Urgensi Percepat Pembahasan dan Pengesahan RUU PPRT
Terbaru

Urgensi Percepat Pembahasan dan Pengesahan RUU PPRT

Dikarenakan UU 6/2023 materi muatannya serupa dengan UU 11/2020 yang membat pekerja pekerja/buruh perempuan semakin rentan mengalami eksploitasi, diskriminasi, dan kekerasan.

Ady Thea DA
Bacaan 5 Menit

Selain itu UU 6/2023 mendorong praktik outsourcing (alih daya) semakin liar dan tidak terkontrol, serta memutihkan ‘dosa’ dengan hilangnya peraturan untuk beralih menjadi hubungan kerjapada perusahaan user jika melanggar. Penambahan alasan Pemutusan Kerja (PHK) dan pengurangan kompensasi PHK menjadi alasan yang memudahkan Perusahaan melakukan PHK kepada Buruh. Sehingga kepastian kerja dan hak terhadap buruh menjadi minim.
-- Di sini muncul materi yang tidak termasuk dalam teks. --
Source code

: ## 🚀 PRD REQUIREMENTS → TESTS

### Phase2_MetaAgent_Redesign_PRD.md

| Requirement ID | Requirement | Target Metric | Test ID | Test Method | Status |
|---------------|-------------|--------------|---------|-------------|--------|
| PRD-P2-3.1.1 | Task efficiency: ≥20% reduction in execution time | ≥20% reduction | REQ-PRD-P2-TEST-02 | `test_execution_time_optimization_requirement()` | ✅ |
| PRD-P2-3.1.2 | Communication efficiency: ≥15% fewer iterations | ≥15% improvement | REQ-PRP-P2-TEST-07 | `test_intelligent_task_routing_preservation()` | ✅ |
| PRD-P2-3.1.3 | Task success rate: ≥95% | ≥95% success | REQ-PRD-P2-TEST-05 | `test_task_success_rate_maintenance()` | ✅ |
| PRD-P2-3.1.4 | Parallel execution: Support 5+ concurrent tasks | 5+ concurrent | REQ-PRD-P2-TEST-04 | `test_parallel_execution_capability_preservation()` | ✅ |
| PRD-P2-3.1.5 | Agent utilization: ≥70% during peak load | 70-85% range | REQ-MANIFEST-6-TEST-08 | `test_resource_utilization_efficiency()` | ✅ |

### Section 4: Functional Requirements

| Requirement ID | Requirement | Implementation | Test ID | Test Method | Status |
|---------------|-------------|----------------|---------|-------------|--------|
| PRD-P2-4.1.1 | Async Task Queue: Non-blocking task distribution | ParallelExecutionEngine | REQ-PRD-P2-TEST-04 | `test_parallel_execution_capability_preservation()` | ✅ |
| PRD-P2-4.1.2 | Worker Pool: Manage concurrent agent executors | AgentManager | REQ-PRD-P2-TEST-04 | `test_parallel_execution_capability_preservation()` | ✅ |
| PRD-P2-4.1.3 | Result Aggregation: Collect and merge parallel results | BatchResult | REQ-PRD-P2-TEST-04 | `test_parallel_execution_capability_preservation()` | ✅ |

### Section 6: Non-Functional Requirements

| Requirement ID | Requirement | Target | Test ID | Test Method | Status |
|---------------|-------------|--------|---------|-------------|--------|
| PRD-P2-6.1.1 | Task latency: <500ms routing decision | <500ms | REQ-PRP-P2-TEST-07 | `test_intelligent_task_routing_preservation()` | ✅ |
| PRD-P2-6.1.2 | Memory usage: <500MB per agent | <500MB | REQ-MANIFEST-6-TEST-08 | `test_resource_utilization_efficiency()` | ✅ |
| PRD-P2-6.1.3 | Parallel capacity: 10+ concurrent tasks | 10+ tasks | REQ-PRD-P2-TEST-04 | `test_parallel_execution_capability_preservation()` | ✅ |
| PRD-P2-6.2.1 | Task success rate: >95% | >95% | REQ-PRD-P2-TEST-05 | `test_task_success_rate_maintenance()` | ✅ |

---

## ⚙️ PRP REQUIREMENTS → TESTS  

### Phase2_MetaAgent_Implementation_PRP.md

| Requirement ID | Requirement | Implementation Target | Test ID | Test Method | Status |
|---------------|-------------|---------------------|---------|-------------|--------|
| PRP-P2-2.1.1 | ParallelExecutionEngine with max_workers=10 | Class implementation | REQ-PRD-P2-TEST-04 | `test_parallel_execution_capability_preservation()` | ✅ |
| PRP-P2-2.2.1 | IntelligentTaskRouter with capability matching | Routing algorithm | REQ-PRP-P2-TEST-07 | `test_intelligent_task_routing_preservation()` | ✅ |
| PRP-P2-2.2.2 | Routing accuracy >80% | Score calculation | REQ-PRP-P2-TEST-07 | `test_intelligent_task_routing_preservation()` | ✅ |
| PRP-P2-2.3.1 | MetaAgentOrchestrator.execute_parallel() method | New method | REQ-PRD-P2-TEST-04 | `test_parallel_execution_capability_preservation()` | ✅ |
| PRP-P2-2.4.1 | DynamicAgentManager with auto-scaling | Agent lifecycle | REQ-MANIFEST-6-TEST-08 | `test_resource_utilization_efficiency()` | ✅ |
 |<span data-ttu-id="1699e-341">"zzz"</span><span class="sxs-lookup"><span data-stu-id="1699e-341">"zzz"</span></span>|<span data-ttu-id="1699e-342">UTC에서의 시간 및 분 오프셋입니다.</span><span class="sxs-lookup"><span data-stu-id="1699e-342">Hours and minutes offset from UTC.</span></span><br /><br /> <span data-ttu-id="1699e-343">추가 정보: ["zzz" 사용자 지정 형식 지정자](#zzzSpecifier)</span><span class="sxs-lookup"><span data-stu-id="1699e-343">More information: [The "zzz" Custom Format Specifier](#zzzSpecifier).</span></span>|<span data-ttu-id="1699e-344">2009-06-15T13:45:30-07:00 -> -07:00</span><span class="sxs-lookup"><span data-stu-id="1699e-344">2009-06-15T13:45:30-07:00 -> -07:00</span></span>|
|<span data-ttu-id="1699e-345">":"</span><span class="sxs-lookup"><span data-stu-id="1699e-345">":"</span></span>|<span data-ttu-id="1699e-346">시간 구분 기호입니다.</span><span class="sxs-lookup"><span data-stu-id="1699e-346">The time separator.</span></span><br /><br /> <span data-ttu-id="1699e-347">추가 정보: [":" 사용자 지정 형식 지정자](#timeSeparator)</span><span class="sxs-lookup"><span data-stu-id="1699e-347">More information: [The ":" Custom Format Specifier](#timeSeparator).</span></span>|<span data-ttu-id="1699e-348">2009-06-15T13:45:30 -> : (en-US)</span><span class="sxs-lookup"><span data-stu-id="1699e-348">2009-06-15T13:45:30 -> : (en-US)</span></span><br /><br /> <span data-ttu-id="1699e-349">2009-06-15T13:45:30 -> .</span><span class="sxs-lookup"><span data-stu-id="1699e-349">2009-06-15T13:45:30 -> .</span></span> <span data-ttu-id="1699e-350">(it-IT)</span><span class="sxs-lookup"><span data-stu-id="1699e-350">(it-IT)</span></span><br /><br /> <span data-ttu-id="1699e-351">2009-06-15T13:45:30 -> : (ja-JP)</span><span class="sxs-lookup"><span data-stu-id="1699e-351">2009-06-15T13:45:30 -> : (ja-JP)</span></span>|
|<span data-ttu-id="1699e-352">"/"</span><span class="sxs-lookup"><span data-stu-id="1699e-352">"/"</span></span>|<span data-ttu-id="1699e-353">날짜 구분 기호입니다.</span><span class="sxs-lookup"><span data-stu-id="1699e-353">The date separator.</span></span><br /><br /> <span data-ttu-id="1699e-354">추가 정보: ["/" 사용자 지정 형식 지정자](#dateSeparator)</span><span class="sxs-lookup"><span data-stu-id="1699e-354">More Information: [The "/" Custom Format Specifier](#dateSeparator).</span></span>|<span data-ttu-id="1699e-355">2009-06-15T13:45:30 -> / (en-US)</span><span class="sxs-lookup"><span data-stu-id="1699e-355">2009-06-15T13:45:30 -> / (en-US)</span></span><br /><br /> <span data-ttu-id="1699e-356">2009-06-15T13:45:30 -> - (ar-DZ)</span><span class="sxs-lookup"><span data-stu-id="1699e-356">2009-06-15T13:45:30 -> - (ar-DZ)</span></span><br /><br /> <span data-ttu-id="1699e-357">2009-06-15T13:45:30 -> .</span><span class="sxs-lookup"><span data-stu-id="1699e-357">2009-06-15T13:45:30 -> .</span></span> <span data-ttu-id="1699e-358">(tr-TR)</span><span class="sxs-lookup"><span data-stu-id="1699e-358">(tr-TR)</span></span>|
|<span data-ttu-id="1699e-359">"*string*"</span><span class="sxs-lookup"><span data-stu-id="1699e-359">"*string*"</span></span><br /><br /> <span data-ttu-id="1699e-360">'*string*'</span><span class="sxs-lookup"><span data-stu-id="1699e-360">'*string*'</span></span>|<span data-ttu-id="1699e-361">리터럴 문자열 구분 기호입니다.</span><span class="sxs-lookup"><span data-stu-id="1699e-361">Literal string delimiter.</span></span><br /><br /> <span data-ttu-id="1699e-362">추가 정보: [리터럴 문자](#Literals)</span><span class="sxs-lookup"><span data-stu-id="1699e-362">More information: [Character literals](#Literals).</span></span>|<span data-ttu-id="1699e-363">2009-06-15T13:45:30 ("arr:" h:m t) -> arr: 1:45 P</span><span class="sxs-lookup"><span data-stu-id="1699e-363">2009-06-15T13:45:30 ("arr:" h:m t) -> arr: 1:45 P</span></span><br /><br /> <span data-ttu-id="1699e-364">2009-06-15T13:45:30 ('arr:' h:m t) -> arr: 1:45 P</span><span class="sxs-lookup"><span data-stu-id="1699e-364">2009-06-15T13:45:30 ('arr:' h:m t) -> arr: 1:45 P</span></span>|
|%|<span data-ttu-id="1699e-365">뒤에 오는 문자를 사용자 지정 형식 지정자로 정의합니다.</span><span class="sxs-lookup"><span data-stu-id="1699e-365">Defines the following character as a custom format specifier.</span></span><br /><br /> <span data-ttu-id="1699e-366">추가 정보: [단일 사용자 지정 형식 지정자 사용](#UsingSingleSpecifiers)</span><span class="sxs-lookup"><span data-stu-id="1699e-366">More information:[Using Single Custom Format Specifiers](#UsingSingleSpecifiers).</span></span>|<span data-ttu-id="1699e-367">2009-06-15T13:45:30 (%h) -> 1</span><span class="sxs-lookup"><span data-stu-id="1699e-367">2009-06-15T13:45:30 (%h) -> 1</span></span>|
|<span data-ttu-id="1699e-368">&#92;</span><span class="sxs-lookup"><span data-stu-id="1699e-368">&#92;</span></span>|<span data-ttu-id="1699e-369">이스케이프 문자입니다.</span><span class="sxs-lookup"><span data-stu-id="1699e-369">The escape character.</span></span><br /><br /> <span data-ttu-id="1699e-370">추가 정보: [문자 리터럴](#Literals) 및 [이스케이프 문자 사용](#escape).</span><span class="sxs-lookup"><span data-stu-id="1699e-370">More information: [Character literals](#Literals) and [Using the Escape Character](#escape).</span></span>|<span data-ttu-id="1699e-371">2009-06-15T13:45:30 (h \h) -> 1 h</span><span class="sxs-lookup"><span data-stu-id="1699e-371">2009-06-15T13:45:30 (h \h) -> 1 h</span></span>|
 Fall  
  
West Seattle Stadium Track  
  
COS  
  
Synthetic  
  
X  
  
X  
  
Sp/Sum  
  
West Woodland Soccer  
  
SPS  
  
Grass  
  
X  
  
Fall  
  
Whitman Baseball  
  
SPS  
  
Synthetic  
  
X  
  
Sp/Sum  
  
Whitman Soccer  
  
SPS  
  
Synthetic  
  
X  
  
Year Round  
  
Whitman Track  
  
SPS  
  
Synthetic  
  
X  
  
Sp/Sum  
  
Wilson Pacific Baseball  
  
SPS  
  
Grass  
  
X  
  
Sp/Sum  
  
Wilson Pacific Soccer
Kedua, UU 6/2023 melegalkan praktik fleksibilitas waktu kerja. Yakni pengusaha dapat memperpanjang waktu kerja buruh dan mengurangi hak istirahat buruh, hal ini dapat terlihat dalam batasan maksimal waktu lembur semula maksimal 3 jam sehari dan 14 jam seminggu menjadi 4 jam sehari dan 18 jam seminggu. Selain itu, tidak ada jangka waktu serta mekanisme perpanjangan kontrak kerja, sehingga aturan ini berpotensi dijadikan alasan bagi pengusaha untuk menjadikan buruh sebagai pekerja berstatus kontrak seumur hidup.

Ketiga, UU 6/2023 melegalkan praktik fleksibilitas upah, aturan ini dapat terlihat dalam aturan tentang penentuan besaran upah yang dimonopoli oleh pemerintah dengan menggunakan data Badan Pusat Statistik (BPS) tanpa melibatkan serikat buruh dalam penentuan upah. Selain ketiga hal itu Isnur melihat jaminan hak kebebasan berekspresi dan menyampaikan pendapat terhadap buruh semakin dikebiri melalui Pasal 273 UU No.1 Tahun 2023 tentang Kitab Undang-Undang Hukum Pidana (KUHP) yang memuat aturan tentang ancaman pidana demonstrasi.

“Aturan ini akan melemahkan posisi tawar serikat buruh yang menjadikan demonstrasi sebagai metode perjuangan buruh,” urainya.

Isnur menilai, UU 6/2023 merupakan bentuk nyata pemerintah dan DPR mengutamakan kepentingan oligarki ketimbang buruh. Keberpihakan itu juga terlihat dari lambatnya proses legislasi RUU PPRT. Berbagai kebijakan itu bertentangan dengan TAP MPR No.16 Tahun 1998 tentang Politik Ekonomi dalam Rangka Demokrasi Ekonomi yang mewajibkan negara menempatkan buruh sebagai subjek utama dalam membangun demokrasi ekonomi.